Stored items:
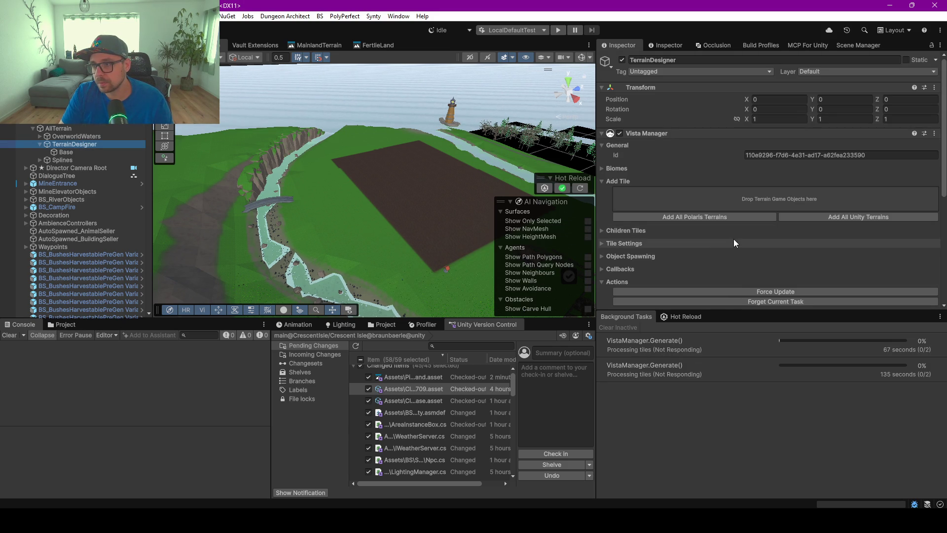
- Expand Children Tiles to show the two farm PolarisTiles, then Force Update them to regenerate
scroll(734, 242, "down", 3)
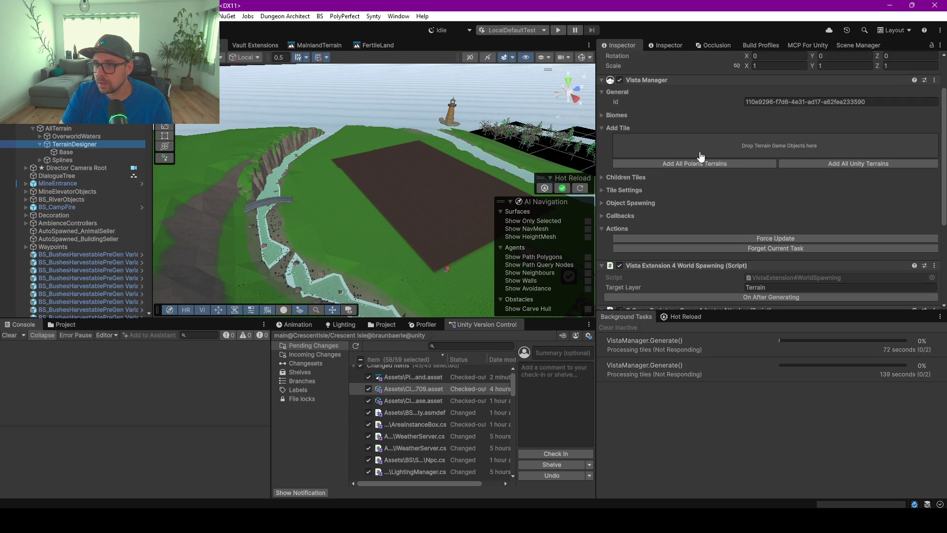
left_click(620, 177)
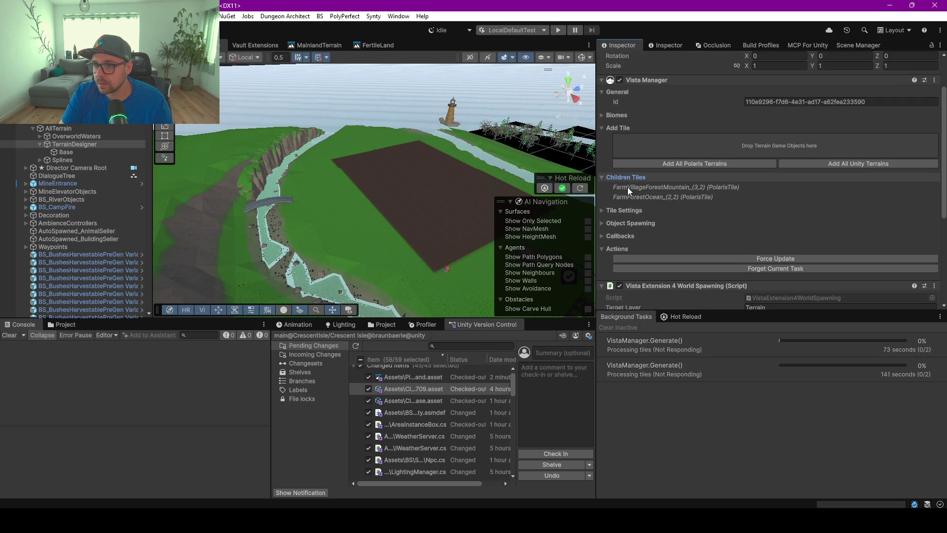
left_click(774, 258)
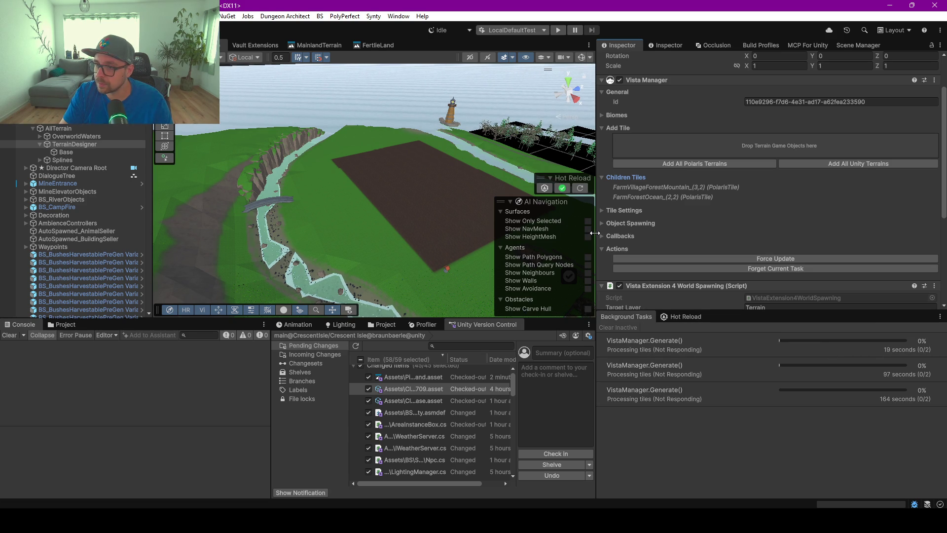
left_click_drag(595, 233, 647, 233)
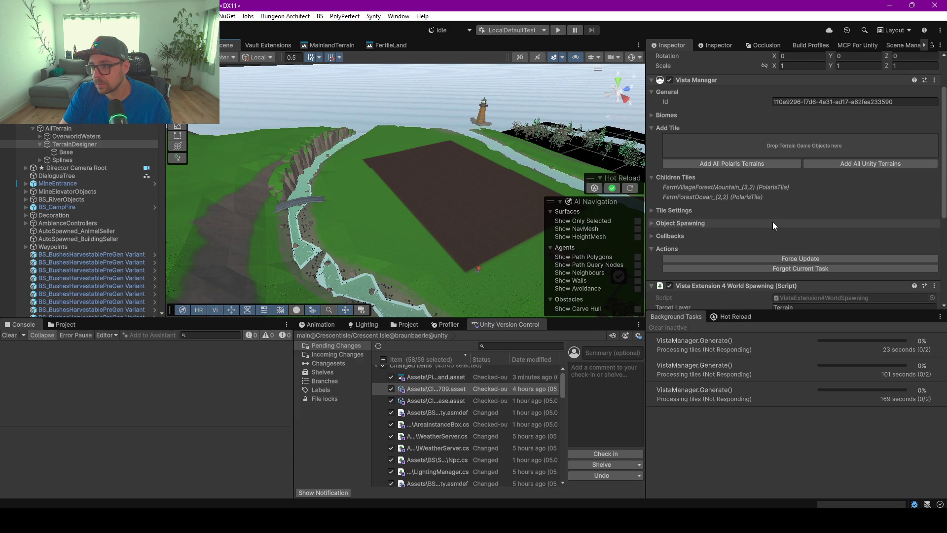
- Review the Vista Manager's generation attacher scripts and the 59 pending version-control changes
scroll(772, 220, "down", 3)
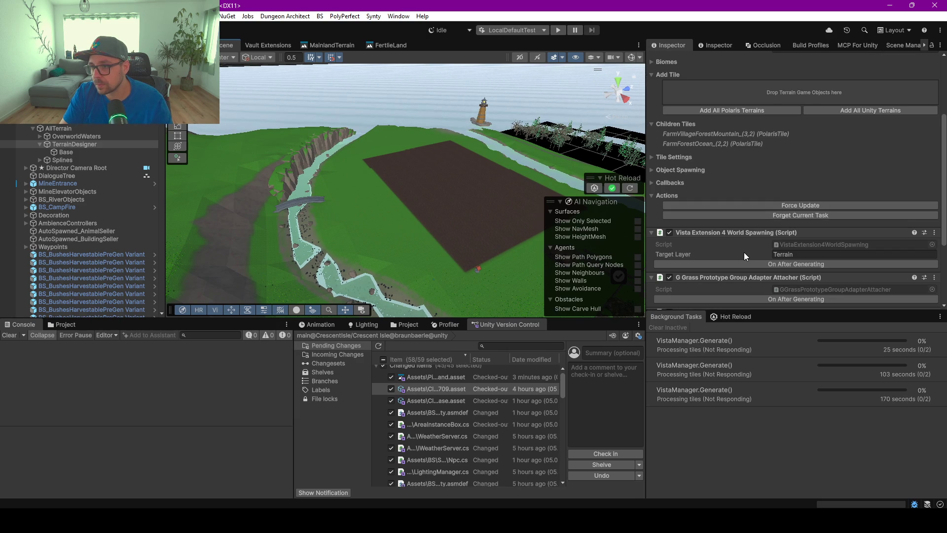
scroll(744, 252, "down", 3)
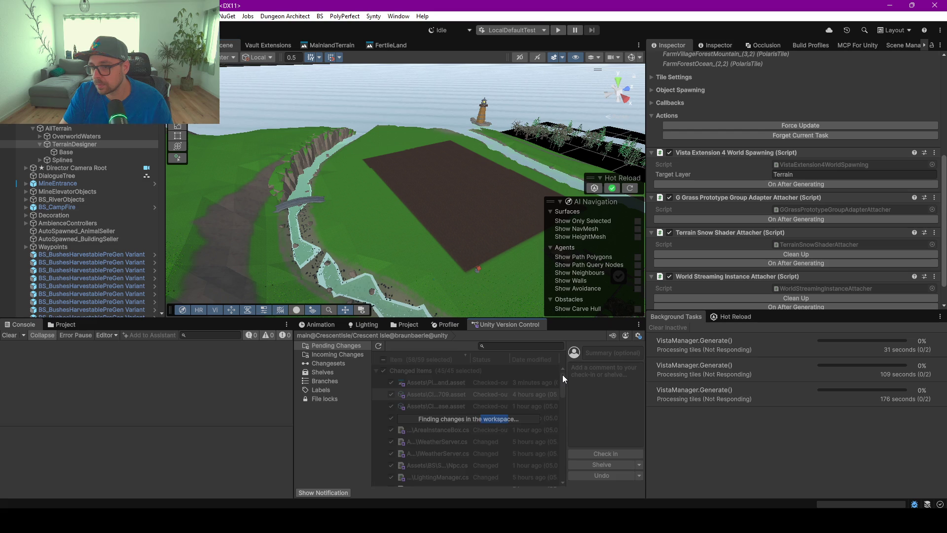
left_click_drag(560, 396, 565, 484)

WHAT YOU NEED TO DO: Tally up the lines above containing "scroll"; the number is the full answer.

COMPLETED TASK: 3